L’Encyclopédie de l’erreur biblique

mis en ligne le 1 décembre 2011
Le savoureux morceau ! Le juteux volume ! Le délectable ouvrage ! The Encyclopedia of Biblical Errancy (C. Dennis McKinsey, Prometheus Books) est exactement ce qu’elle affirme être : une encyclopédie (presque 600 pages) des erreurs de la Bible. Rappelons d’abord qu’au moins aux États-Unis, le mouvement soutenant que la Bible est un livre dénué de la moindre erreur, dans lequel tout est littéralement vrai, entraîne des millions de personnes.
Les églises de ce mouvement recrutent à tout va en Afrique et en Amérique du Sud, et on commence à les voir en France.
Mais venons-en à l’avalanche d’erreurs. La plus simple, la moins justifiable et donc la plus belle : dans 1 Chroniques 3, le verset 22 dit : « Fils de Schecania : Schemaeja. Fils de Schemaeja : Hattusch, Jigueal, Bariach, Nearia, et Schaphath, six. » Oui. Recomptez bien. Cinq noms.
Puis le mot « six ». Dieu serait-il né à Fukushima, serait-il un peu mutant, six doigts à chaque main ? Ou dyslexique, se prenant un peu les pieds (à six orteils) dans les mots compliqués, tels « cinq » et « six » ? Allez, ne soyons pas mesquins, passons de l’école élémentaire au collège : 2 Chroniques 4, verset 2, à propos d’un grand vase de bronze : « Il fit la mer de fonte. Elle avait dix coudées d’un bord à l’autre, une forme entièrement ronde, cinq coudées de hauteur, et une circonférence que mesurait un cordon de trente coudées. »
Ah ah, « une forme parfaitement ronde » cela s’appelle un cercle. « D’un bord à l’autre » pour un cercle, cela s’appelle un diamètre (ça va, Dieu, tu suis toujours, pas trop difficile ?).
Et la circonférence faisait trente coudées ? Dieu ne connaît pas pi ? Le fameux pi ? 3,141593. Un diamètre de dix coudées donne une circonférence de trente et une coudées et quelques.
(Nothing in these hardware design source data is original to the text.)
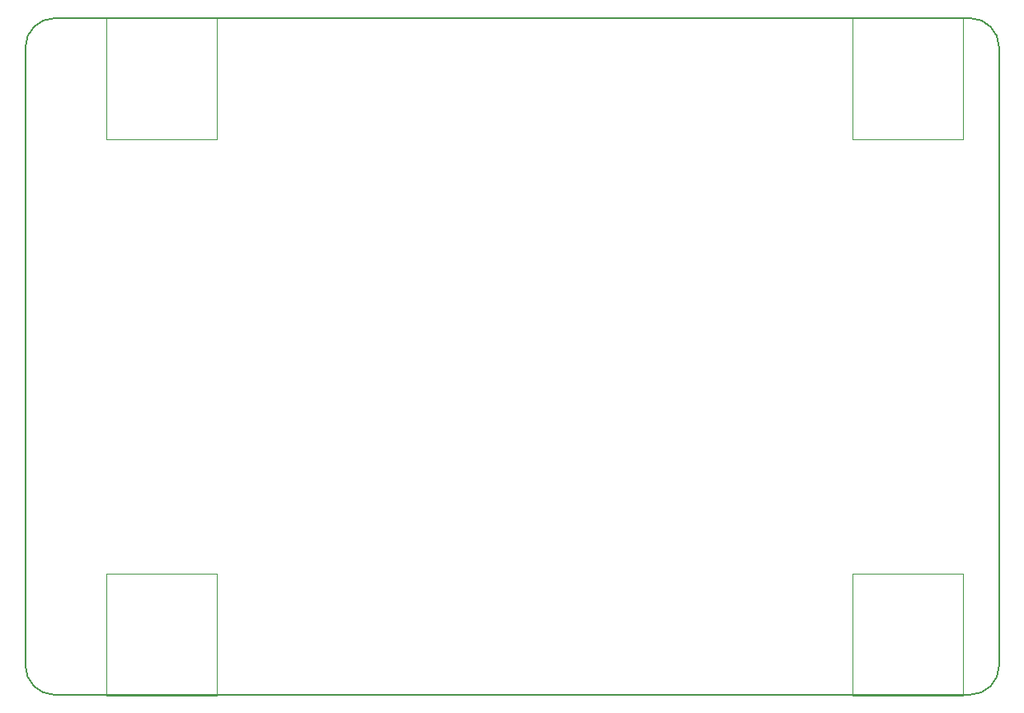
<source format=gbr>
%TF.GenerationSoftware,KiCad,Pcbnew,5.1.10*%
%TF.CreationDate,2021-07-27T11:18:45+02:00*%
%TF.ProjectId,lxbmc,6c78626d-632e-46b6-9963-61645f706362,rev?*%
%TF.SameCoordinates,Original*%
%TF.FileFunction,Other,User*%
%FSLAX45Y45*%
G04 Gerber Fmt 4.5, Leading zero omitted, Abs format (unit mm)*
G04 Created by KiCad (PCBNEW 5.1.10) date 2021-07-27 11:18:45*
%MOMM*%
%LPD*%
G01*
G04 APERTURE LIST*
%TA.AperFunction,Profile*%
%ADD10C,0.200000*%
%TD*%
%ADD11C,0.100000*%
G04 APERTURE END LIST*
D10*
X300000Y-6950000D02*
G75*
G02*
X0Y-6650000I0J300000D01*
G01*
X0Y-300000D02*
G75*
G02*
X300000Y0I300000J0D01*
G01*
X10000000Y-6650000D02*
G75*
G02*
X9700000Y-6950000I-300000J0D01*
G01*
X9700000Y0D02*
G75*
G02*
X10000000Y-300000I0J-300000D01*
G01*
X300000Y0D02*
X9700000Y0D01*
X0Y-6650000D02*
X0Y-300000D01*
X10000000Y-300000D02*
X10000000Y-6650000D01*
X9700000Y-6950000D02*
X300000Y-6950000D01*
D11*
X8492500Y-5707500D02*
X8492500Y-6958000D01*
X9627500Y-5707500D02*
X8492500Y-5707500D01*
X9627500Y-6958000D02*
X9627500Y-5707500D01*
X8492500Y-6958000D02*
X9627500Y-6958000D01*
X9627500Y-1242500D02*
X9627500Y8000D01*
X8492500Y-1242500D02*
X9627500Y-1242500D01*
X8492500Y8000D02*
X8492500Y-1242500D01*
X9627500Y8000D02*
X8492500Y8000D01*
X832500Y-5707500D02*
X832500Y-6958000D01*
X1967500Y-5707500D02*
X832500Y-5707500D01*
X1967500Y-6958000D02*
X1967500Y-5707500D01*
X832500Y-6958000D02*
X1967500Y-6958000D01*
X1967500Y-1242500D02*
X1967500Y8000D01*
X832500Y-1242500D02*
X1967500Y-1242500D01*
X832500Y8000D02*
X832500Y-1242500D01*
X1967500Y8000D02*
X832500Y8000D01*
M02*

</source>
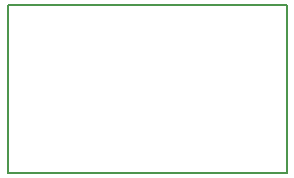
<source format=gbr>
G04 #@! TF.GenerationSoftware,KiCad,Pcbnew,5.0.0+dfsg1-2~bpo9+1*
G04 #@! TF.CreationDate,2018-10-30T11:56:53+00:00*
G04 #@! TF.ProjectId,13_screen_breakout,31335F73637265656E5F627265616B6F,rev?*
G04 #@! TF.SameCoordinates,Original*
G04 #@! TF.FileFunction,Profile,NP*
%FSLAX46Y46*%
G04 Gerber Fmt 4.6, Leading zero omitted, Abs format (unit mm)*
G04 Created by KiCad (PCBNEW 5.0.0+dfsg1-2~bpo9+1) date Tue Oct 30 11:56:53 2018*
%MOMM*%
%LPD*%
G01*
G04 APERTURE LIST*
%ADD10C,0.150000*%
G04 APERTURE END LIST*
D10*
X144835880Y-120106440D02*
X168435020Y-120103900D01*
X144838420Y-105854500D02*
X144835880Y-120106440D01*
X144838420Y-105857040D02*
X144838420Y-105854500D01*
X168424860Y-105857040D02*
X144838420Y-105857040D01*
X168440100Y-120065800D02*
X168424860Y-105857040D01*
M02*

</source>
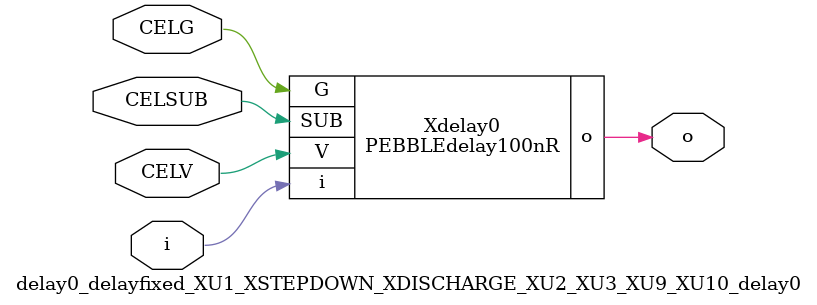
<source format=v>



module PEBBLEdelay100nR ( o, V, G, i, SUB );

  input V;
  input i;
  input G;
  output o;
  input SUB;
endmodule

//Celera Confidential Do Not Copy delay0_delayfixed_XU1_XSTEPDOWN_XDISCHARGE_XU2_XU3_XU9_XU10_delay0
//TYPE: fixed 100ns
module delay0_delayfixed_XU1_XSTEPDOWN_XDISCHARGE_XU2_XU3_XU9_XU10_delay0 (i, CELV, o,
CELG,CELSUB);
input CELV;
input i;
output o;
input CELSUB;
input CELG;

//Celera Confidential Do Not Copy delayfast0
PEBBLEdelay100nR Xdelay0(
.V (CELV),
.i (i),
.o (o),
.G (CELG),
.SUB (CELSUB)
);
//,diesize,PEBBLEdelay100nR

//Celera Confidential Do Not Copy Module End
//Celera Schematic Generator
endmodule

</source>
Pas trente. Même avant la découverte de pi, un cordon de trente coudées n’aurait pas mesuré toute la circonférence d’un cercle de dix coudées.
Bon, admettons. Dieu n’aime pas les maths. Alors, un peu de sciences naturelles ? Matthieu 13, 31-32 : « Il leur proposa une autre parabole et dit : le royaume des cieux est semblable à un grain de moutarde qu’un homme a pris et semé dans son champ. C’est la plus petite de toutes les semences : mais quand elle a poussé, elle est plus grande que les plantes potagères et devient un arbre, de sorte que les oiseaux du ciel viennent habiter dans ses branches. » C’est bien connu. Chacun s’abrite de la pluie sous les branches majestueuses du moutardier. Les galions de Philippe II furent construits en bois de moutardier. Les meubles de Louis XV, si exquis, sont tous en bois de moutardier. Et tant les aigles que les vautours ne se réfugient que dans les branches de moutardier (Moutardus Gigantis Matthei, pour les férus de botanique). Que l’on trouve mille semences plus petites que le grain de moutarde ne prouve rien : les graines d’orchidée sont bien plus petites que les graines de moutarde, mais le grain de moutarde est petit par le cœur et par l’esprit. C’est l’intention qui compte.
Passerons-nous à la zoologie ? Deutéronome 32, 11 : « Pareil à l’aigle qui éveille sa couvée, voltige sur ses petits, déploie ses ailes, les prend, les porte sur ses plumes. » En effet, dès qu’elles quittent le moutardier natal, les mamans aigles, dotées d’hélices hypersustentatrices, de compensateurs de poussée et de générateurs de postcombustion, prennent leurs petits sur leurs plumes et volent. Elles volent loin, loin, aussi loin qu’un grain de moutarde !
Encore un peu de zoologie. On connaît bien des remarques désobligeantes sur l’Arche de Noé, ses dimensions, la quantité de nourriture qu’elle aurait dû emporter, les difficultés qu’auraient eu les huit êtres humains présents à bord pour nettoyer les excréments de tous ces couples, la bizarrerie de la cohabitation du loup et de l’agneau, du python et du lapin, mais je n’avais pas encore lu cette intéressante interrogation : quel système de climatisation formidablement performant fut utilisé à bord, afin d’éviter que les ours polaires ne meurent de chaud, cependant qu’il fallait réchauffer toutes les créatures de la jungle, en haut du mont Ararat où la température est un peu fraîche ? Je transmets l’idée au service de marketing d’Honeywell, en signalant que mes honoraires sont de 10 % sur les ventes.